- _Consegna a_:
Restituisci per intero e senza alcuna modifica il testo della sentenza del T.A.R. Piemonte.

- _Testo di lettura_:

%%

GIUSTIZIA AMMINISTRATIVA
T.A.R. Piemonte Torino Sez. I, Sent., 08-04-2011, n. 365
Fatto - Diritto P.Q.M.
Svolgimento del processo - Motivi della decisione
1. Va premesso in punto di fatto che il ricorrente, già carabiniere effettivo,
poi congedato a domanda e collocato a riposo, insta per la declaratoria di
nullità del provvedimento del Ministero della Difesa del 17.3.2010 con il quale
in pretesa esecuzione del giudicato formatosi sulla sentenza della Sezione n.
1537/2003, veniva annullato il precedente provvedimento di perdita del grado per
rimozione del 16.1.1997 assunto in esito al procedimento disciplinare a suo
carico avviato per essere stato egli definitivamente condannato per reati di
falso, svolgendo altresì domanda di ricostruzione della carriera con
riconoscimento delle differenze stipendiali non percette nel periodo
quinquennale di sospensione cautelare inflittagli dal 27.3.1991 al 27.3.1996,
nonché degli emolumenti retributivi e il grado connessi alla progressione di
carriera.

%%

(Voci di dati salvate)

%%

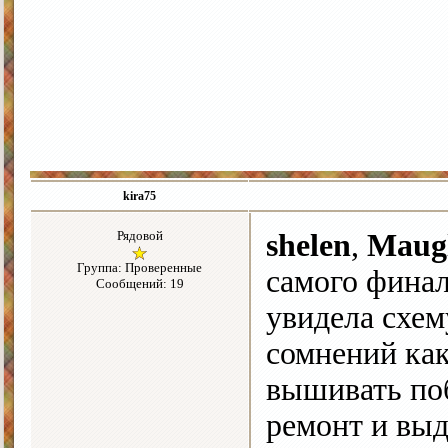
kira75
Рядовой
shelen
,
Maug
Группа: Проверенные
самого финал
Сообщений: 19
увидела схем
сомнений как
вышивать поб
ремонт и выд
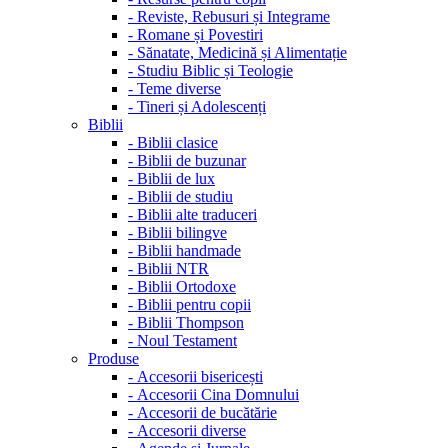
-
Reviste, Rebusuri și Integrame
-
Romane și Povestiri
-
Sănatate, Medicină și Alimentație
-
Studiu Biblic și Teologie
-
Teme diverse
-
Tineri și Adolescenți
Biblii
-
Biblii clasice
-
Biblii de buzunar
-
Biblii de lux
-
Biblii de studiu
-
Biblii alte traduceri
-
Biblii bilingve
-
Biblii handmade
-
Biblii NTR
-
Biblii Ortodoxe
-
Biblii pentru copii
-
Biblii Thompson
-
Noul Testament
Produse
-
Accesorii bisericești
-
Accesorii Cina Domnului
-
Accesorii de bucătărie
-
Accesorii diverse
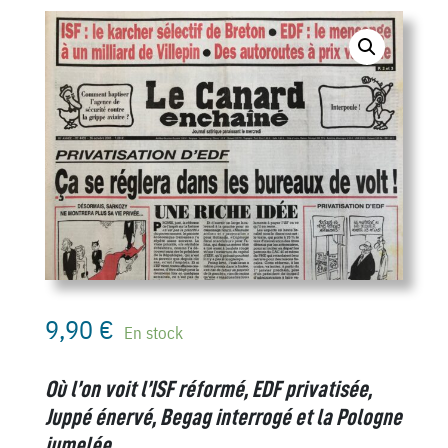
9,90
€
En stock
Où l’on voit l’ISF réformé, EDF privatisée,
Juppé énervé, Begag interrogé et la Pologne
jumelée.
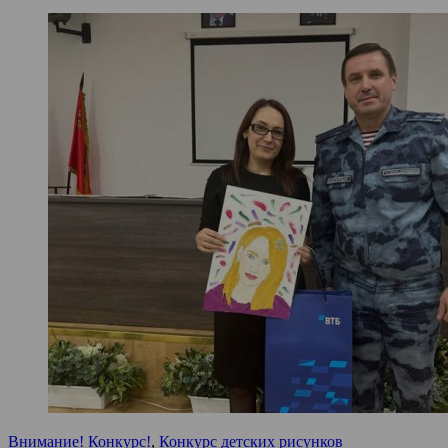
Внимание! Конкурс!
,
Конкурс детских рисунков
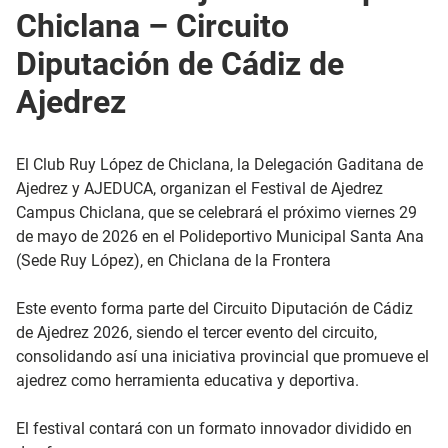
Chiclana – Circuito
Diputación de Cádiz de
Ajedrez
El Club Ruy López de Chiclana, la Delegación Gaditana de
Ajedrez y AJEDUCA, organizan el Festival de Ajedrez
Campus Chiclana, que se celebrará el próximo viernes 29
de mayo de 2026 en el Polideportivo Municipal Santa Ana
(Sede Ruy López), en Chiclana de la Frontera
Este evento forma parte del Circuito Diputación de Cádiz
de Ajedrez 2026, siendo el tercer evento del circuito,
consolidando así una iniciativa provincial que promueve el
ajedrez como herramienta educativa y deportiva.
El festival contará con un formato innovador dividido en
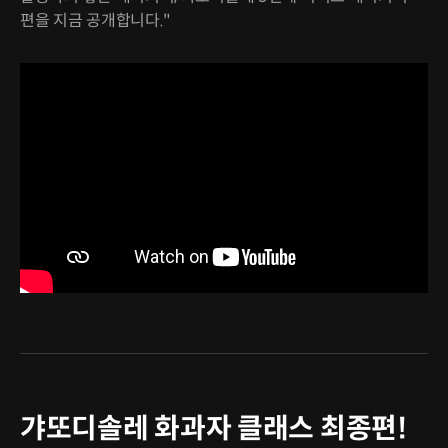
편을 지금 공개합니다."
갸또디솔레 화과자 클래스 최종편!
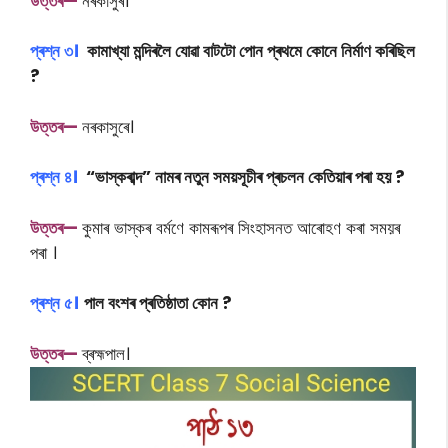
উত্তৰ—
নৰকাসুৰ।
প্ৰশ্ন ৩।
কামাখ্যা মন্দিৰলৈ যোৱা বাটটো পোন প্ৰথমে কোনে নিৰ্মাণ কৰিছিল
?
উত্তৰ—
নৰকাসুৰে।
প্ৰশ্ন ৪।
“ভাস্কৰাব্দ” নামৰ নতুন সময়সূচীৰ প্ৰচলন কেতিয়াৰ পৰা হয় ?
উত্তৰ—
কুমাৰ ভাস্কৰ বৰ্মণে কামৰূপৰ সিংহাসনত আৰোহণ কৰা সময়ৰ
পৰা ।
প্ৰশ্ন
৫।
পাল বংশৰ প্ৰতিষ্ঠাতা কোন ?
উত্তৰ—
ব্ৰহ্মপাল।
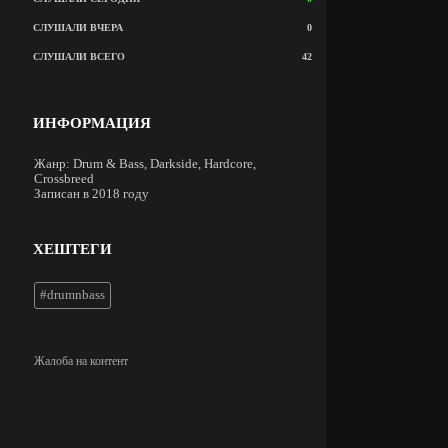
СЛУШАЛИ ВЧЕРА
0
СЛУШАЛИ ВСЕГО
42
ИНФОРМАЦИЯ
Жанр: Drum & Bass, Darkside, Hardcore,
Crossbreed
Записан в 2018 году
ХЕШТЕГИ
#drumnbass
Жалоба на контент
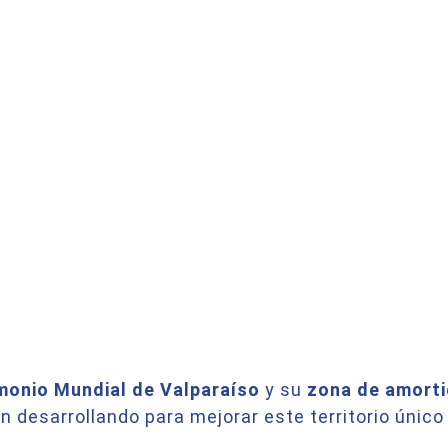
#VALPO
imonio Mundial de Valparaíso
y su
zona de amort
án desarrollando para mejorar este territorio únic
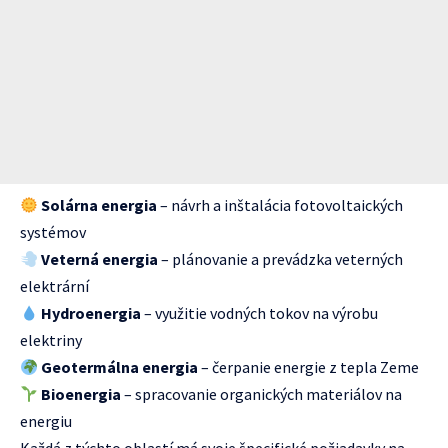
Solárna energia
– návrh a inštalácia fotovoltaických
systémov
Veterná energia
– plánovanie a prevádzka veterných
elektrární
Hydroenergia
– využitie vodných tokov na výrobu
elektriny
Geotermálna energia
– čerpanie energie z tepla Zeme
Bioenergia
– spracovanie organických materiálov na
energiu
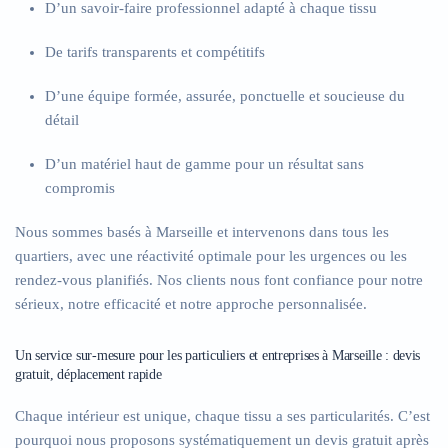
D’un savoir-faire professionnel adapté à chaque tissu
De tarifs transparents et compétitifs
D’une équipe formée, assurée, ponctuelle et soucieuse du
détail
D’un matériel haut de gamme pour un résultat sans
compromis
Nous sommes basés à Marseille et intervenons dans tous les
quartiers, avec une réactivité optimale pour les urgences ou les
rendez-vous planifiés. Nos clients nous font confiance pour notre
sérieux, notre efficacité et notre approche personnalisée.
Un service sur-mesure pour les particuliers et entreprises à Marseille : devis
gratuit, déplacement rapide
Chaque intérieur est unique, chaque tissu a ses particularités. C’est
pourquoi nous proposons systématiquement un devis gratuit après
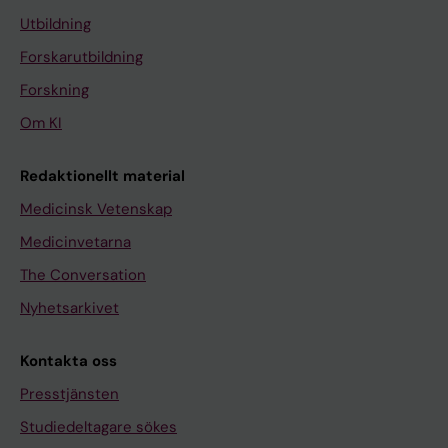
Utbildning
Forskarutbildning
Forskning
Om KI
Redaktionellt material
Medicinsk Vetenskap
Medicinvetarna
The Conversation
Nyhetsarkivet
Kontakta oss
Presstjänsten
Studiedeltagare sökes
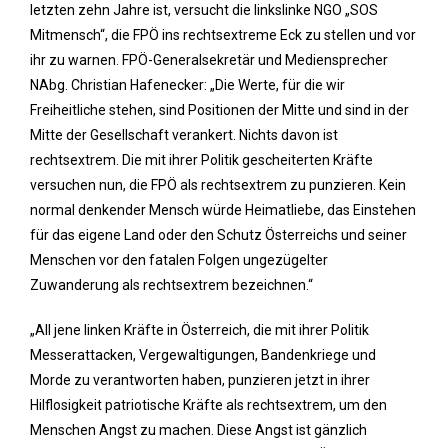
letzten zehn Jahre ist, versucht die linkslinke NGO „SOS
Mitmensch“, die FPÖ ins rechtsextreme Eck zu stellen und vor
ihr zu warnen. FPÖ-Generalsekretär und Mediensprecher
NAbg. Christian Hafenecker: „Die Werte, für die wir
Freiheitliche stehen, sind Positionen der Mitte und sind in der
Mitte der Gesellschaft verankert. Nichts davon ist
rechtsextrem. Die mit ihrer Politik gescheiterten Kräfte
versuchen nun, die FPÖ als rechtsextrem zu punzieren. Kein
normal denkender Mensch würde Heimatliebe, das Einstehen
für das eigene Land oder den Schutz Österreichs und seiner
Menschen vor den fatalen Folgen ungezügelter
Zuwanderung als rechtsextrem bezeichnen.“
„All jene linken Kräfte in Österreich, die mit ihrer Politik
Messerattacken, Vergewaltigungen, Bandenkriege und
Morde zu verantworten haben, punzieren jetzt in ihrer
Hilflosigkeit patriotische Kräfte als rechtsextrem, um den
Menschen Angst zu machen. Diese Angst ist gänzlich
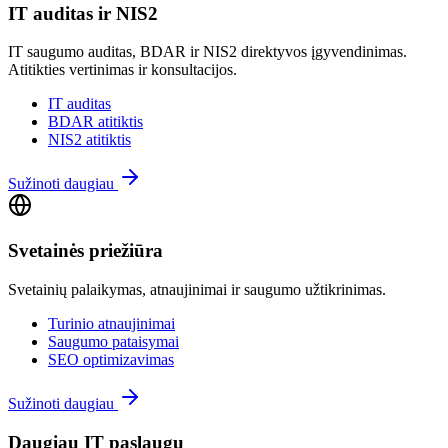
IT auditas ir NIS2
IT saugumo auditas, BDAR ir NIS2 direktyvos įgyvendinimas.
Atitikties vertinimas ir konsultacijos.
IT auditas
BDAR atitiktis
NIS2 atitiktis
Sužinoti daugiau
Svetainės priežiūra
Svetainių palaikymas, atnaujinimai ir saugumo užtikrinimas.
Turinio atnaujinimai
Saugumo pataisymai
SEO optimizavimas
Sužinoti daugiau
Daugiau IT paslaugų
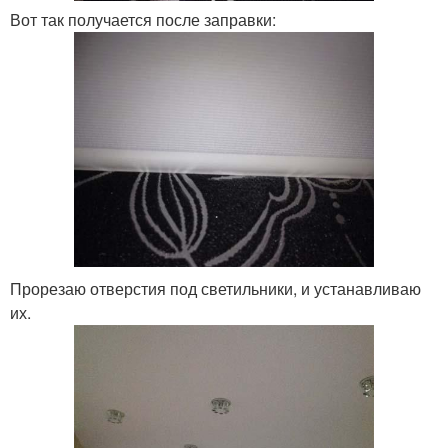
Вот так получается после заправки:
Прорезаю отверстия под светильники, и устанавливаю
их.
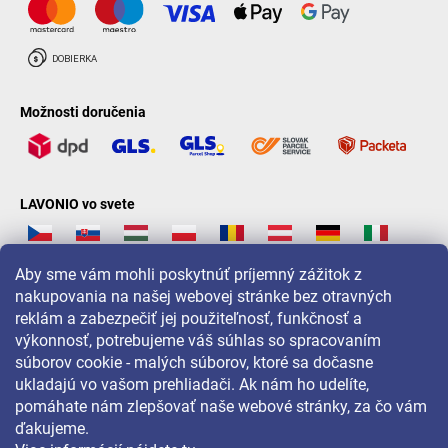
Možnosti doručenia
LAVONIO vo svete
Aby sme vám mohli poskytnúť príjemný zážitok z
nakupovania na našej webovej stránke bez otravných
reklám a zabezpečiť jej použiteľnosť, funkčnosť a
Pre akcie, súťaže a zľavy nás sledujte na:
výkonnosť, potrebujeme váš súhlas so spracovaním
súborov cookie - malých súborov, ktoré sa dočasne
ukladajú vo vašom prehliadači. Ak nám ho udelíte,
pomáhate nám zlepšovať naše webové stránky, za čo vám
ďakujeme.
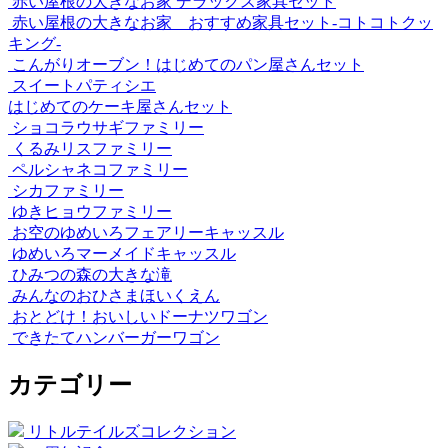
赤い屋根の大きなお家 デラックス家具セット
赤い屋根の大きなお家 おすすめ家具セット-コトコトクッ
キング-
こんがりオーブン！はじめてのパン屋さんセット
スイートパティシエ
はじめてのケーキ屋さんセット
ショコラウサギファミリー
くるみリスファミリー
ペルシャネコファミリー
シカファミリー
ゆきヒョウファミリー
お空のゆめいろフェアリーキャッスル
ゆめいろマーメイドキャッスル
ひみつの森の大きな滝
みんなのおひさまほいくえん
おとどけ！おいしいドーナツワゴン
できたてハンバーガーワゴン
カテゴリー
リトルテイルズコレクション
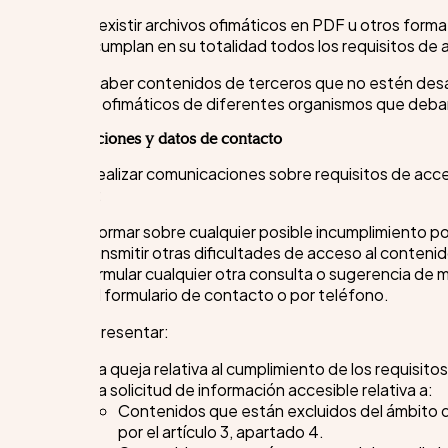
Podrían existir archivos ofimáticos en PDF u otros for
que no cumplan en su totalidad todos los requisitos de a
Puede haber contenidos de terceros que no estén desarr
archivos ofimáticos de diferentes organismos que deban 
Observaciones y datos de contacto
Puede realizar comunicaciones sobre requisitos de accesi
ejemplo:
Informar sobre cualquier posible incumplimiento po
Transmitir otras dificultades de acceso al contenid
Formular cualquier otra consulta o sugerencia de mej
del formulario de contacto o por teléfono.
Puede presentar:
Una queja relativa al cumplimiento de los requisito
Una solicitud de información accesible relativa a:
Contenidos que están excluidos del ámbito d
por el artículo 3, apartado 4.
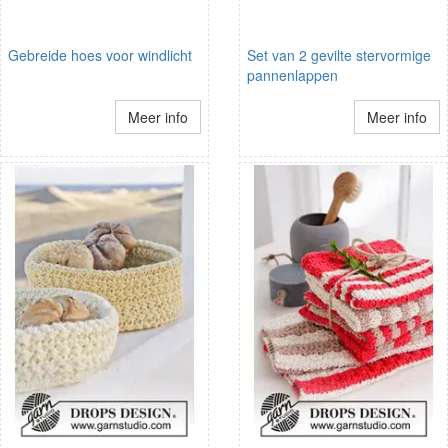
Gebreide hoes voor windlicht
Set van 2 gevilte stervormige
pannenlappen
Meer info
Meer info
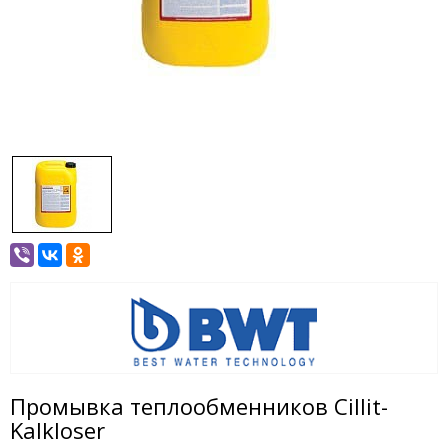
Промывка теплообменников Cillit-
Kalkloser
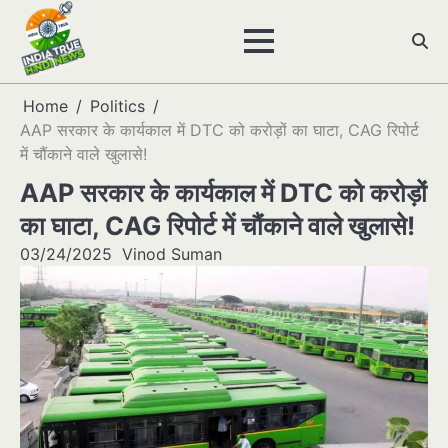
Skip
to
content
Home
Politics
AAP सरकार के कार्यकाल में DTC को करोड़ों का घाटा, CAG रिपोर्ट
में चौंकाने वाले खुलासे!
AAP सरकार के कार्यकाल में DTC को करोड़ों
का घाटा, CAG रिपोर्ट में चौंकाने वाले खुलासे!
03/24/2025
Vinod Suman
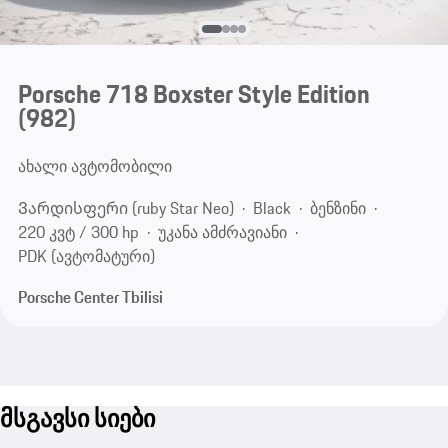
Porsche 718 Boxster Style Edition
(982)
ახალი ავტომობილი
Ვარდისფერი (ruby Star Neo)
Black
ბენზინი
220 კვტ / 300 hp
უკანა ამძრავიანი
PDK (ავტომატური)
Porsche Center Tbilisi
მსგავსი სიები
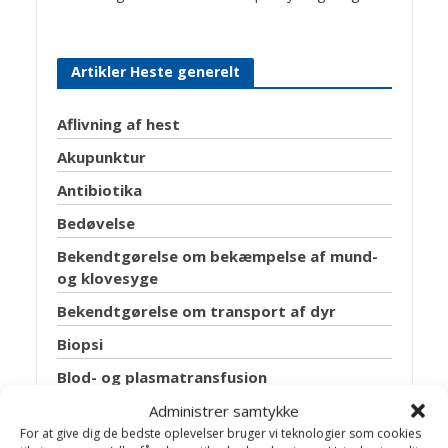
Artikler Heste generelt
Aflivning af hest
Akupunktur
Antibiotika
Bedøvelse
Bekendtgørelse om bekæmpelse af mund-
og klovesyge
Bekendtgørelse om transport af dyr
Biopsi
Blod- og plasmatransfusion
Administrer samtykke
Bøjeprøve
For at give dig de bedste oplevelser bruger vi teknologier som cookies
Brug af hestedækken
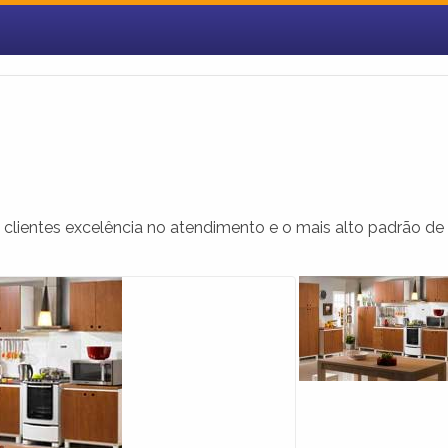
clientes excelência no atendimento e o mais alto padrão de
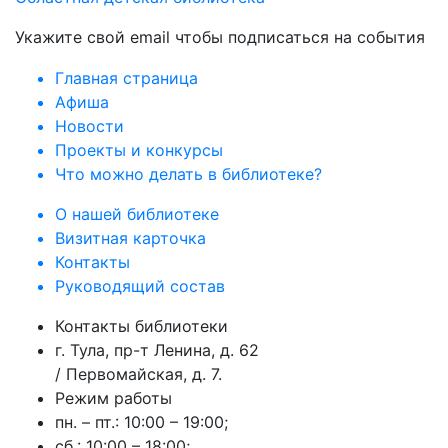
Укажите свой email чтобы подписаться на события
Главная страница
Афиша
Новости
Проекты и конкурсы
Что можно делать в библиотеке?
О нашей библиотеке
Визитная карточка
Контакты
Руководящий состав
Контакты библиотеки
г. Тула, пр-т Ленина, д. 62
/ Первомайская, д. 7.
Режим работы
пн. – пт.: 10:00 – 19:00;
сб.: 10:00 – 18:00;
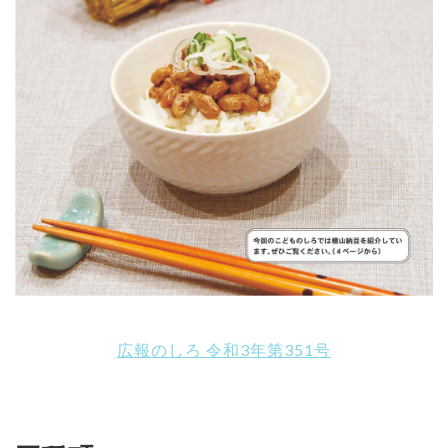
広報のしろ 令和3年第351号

%%

- _Consegna b_:
Ricopia fedelmente le righe dell'elenco dall'inizio fino alla riga che contiene "Конкурс детских рисунков", inclusa. Lascia fuori dalla risposta le immagini.

- _Soluzione esercizio a_:
GIUSTIZIA AMMINISTRATIVA
T.A.R. Piemonte Torino Sez. I, Sent., 08-04-2011, n. 365
Fatto - Diritto P.Q.M.
Svolgimento del processo - Motivi della decisione
1. Va premesso in punto di fatto che il ricorrente, già carabiniere effettivo,
poi congedato a domanda e collocato a riposo, insta per la declaratoria di
nullità del provvedimento del Ministero della Difesa del 17.3.2010 con il quale
in pretesa esecuzione del giudicato formatosi sulla sentenza della Sezione n.
1537/2003, veniva annullato il precedente provvedimento di perdita del grado per
rimozione del 16.1.1997 assunto in esito al procedimento disciplinare a suo
carico avviato per essere stato egli definitivamente condannato per reati di
falso, svolgendo altresì domanda di ricostruzione della carriera con
riconoscimento delle differenze stipendiali non percette nel periodo
quinquennale di sospensione cautelare inflittagli dal 27.3.1991 al 27.3.1996,
nonché degli emolumenti retributivi e il grado connessi alla progressione di
carriera.

- _Soluzione esercizio b_:
kira75
Рядовой
shelen
,
Maug
Группа: Проверенные
самого финал
Сообщений: 19
увидела схем
сомнений как
вышивать поб
ремонт и выд
-
Reviste, Rebusuri și Integrame
-
Romane și Povestiri
-
Sănatate, Medicină și Alimentație
-
Studiu Biblic și Teologie
-
Teme diverse
-
Tineri și Adolescenți
Biblii
-
Biblii clasice
-
Biblii de buzunar
-
Biblii de lux
-
Biblii de studiu
-
Biblii alte traduceri
-
Biblii bilingve
-
Biblii handmade
-
Biblii NTR
-
Biblii Ortodoxe
-
Biblii pentru copii
-
Biblii Thompson
-
Noul Testament
Produse
-
Accesorii bisericești
-
Accesorii Cina Domnului
-
Accesorii de bucătărie
-
Accesorii diverse
9,90
€
En stock
Où l’on voit l’ISF réformé, EDF privatisée,
Juppé énervé, Begag interrogé et la Pologne
jumelée.
Внимание! Конкурс!
,
Конкурс детских рисунков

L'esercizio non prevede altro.